Das mag einfach klingen, aber für viele Politiker ist es schwierig, dem Sirenenruf des Kommentatoriums zu widerstehen. Sie haben eine Karriere damit verbracht, jede Erklärung eines Experten ernst zu nehmen, daher ist es schwierig, dieses Muster zu ändern.

Wir nutzten die Meinungsforschung als wichtiges Gegengewicht zur medialen Sichtweise. Dieses tiefe Verständnis unseres echten Publikums ermöglichte es uns, uns auf unsere Prioritäten zu konzentrieren, anstatt regelmäßig die Taktik zu ändern, um auf Experten zu reagieren.

Nach 100 Tagen im Amt wurden wir mit einem Anstieg des Stimmenanteils um 10 Punkte belohnt – ganz zu schweigen von einer Mehrheit von 80 Sitzen einige Monate später.

Ich fürchte, der Ruf der neuen Premierministerin ist bereits so schwer geschädigt, dass es unwahrscheinlich ist, dass sie sich jemals ausreichend erholen wird, um eine Wahlsiegerin für die Konservativen zu werden.

Ihre Amtszeit mit einer Flut unpopulärer Maßnahmen zu beginnen, ohne darüber nachzudenken, wie sie als Paket landen würden, hat es ihren Gegnern ermöglicht, ihre Regierung als zugunsten der Superreichen auf Kosten derjenigen mit niedrigeren Einkommen darzustellen. Dies wird noch verschärft, wenn die Regierung die bestehende Zusage fallen lässt, die Leistungen im Einklang mit der Inflation anzuheben.
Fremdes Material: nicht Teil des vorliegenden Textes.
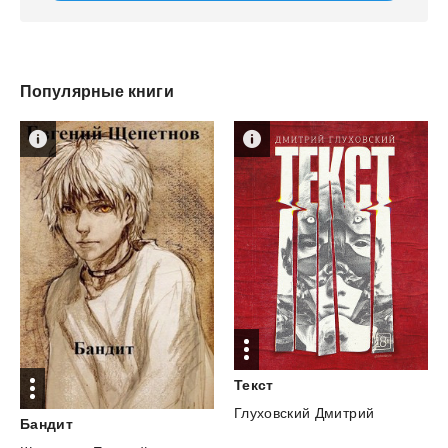
Популярные книги
Текст
Глуховский Дмитрий
Бандит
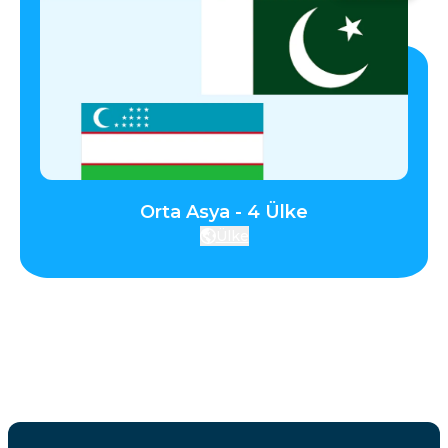
Orta Asya - 4 Ülke
Ülke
Wenn die Premierministerin eine Chance hat, etwas von dem verlorenen Terrain zurückzugewinnen, muss sie politische Lösungen entwickeln, die es ihr ermöglichen, zu kommunizieren, dass sie auf der Seite der Öffentlichkeit steht.

Abraham Lincoln wusste, dass die größte Herausforderung für alle Politiker darin besteht, öffentliche Unterstützung aufzubauen und aufrechtzuerhalten. Das ist eine Lektion, die Liz Truss lernen muss – und schnell.